Loi d’urgence agricole : L’Assemblée valide l’UPSA, le Sénat appelé à la rescousse
L'Assemblée nationale a adopté en première lecture, le 2 juin 2026, le projet de loi d’urgence pour la protection et la souveraineté agricoles par 369 voix contre 178. Ce texte, né des colères syndicales du début d’année, pose des bases solides pour l’avenir de nos exploitations, mais ressort du Palais Bourbon avec quelques sérieuses zones de turbulences juridiques. Pour Jeunes Agriculteurs, le signal est positif, mais le combat se déplace désormais au Sénat pour corriger les "fausses bonnes idées" de certains députés et muscler le dispositif avant l'été.
Le texte intègre des avancées concrètes et attendues, directement inspirées des revendications du réseau Jeunes Agriculteurs. Au cœur de ces réussites, l’adoption de l’article 1 consacré aux plans et contrats d’avenir constitue un signal fort. Pensé par JA, cet outil va permettre de structurer les filières existantes et de sécuriser le renouvellement des générations face au défi climatique. Dans le même élan, la simplification administrative marque des points avec l'alignement des seuils d'autorisation ICPE sur le droit européen, une mesure indispensable pour débloquer la construction de bâtiments d’élevage trop souvent paralysée par la bureaucratie.
Sur le front des ressources et de la protection des fermes, la loi apporte également des réponses pragmatiques. Les préfets disposeront de pouvoirs accrus pour déroger aux schémas d'aménagement afin de faciliter les projets de stockage d'eau, tandis que les pollutions historiques seront enfin exclues de la définition des captages prioritaires. Par ailleurs, la sécurité des exploitants est renforcée face aux agressions extérieures : les vols, dégradations et intrusions deviennent des circonstances aggravantes passibles de lourdes sanctions, et les éleveurs obtiennent enfin l'autorisation d'utiliser des lunettes thermiques pour les tirs de défense face à la prédation du loup.

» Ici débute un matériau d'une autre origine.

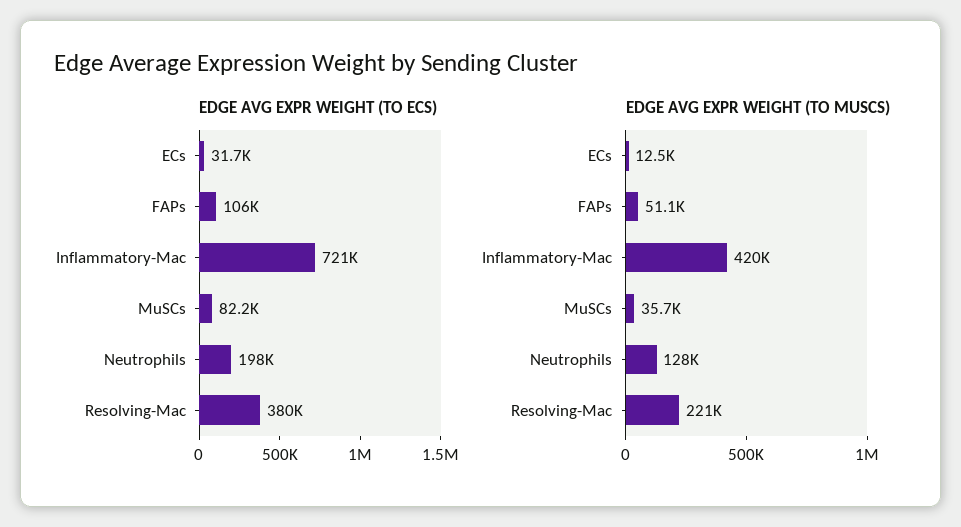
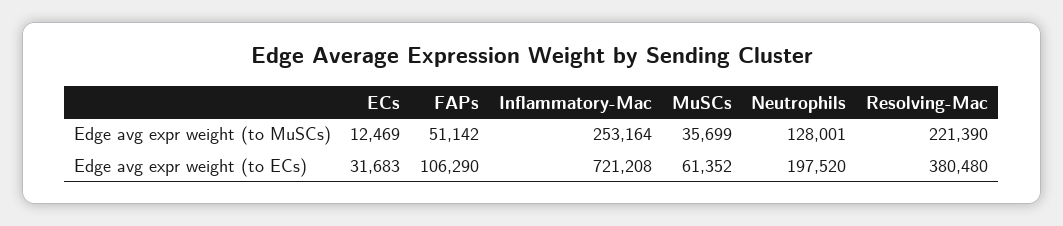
EDGE AVG EXPR WEIGHT (TO ECS), MuSCs: 82200 -> 61352
EDGE AVG EXPR WEIGHT (TO MUSCS), Inflammatory-Mac: 420000 -> 253164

Le piège des amendements d’affichage et le risque d'inapplicabilité
Si l'intention de certains députés était louable, plusieurs amendements adoptés contre l'avis du Gouvernement s'avèrent totalement inopérants au regard du droit européen et des règles du commerce. C'est le cas de l'obligation d'un approvisionnement 100 % français dans les cantines publiques, une disposition qui fragilise l'ensemble des marchés publics. Pour sécuriser juridiquement nos cantines, il sera impératif de revenir au texte initial qui prévoyait un approvisionnement 100 % européen, seul conforme aux traités.
Le constat est identique concernant l'article 2 sur la concurrence déloyale, qui a été vidé de sa substance. En interdisant l’importation de produits traités avec des substances interdites en France plutôt que dans l’ensemble de l’Union européenne, les députés ont voté une mesure inapplicable dans un marché unique, empêchant de fait le blocage légal de denrées venues de pays tiers. Enfin, l'introduction de prix planchers dans les négociations commerciales a entraîné la suppression des tunnels de prix initialement prévus, créant une distorsion de concurrence qui risque d'aboutir à une censure juridique pure et simple.
Cap sur le Palais du Luxembourg pour finaliser le texte
Le texte n'est pas encore définitif et entame désormais une véritable course contre la montre au Sénat. Les débats en commission et en séance publique prévus d'ici la fin du mois de juin devront impérativement corriger ces fragilités juridiques pour transformer ces "fausses bonnes idées" en véritables armes anticrise, applicables et protectrices pour le revenu de nos producteurs. Pour Jeunes Agriculteurs, les sénateurs ont du pain sur la planche. Au-delà des corrections nécessaires, notre réseau restera pleinement mobilisé pour muscler le dispositif et objectif l'inscription définitive de la sécurisation de l'accès à l'eau pour l'agriculture comme intérêt majeur. L'objectif reste une adoption définitive par la Commission mixte paritaire avant la fin de la session parlementaire, fixée à la mi-juillet.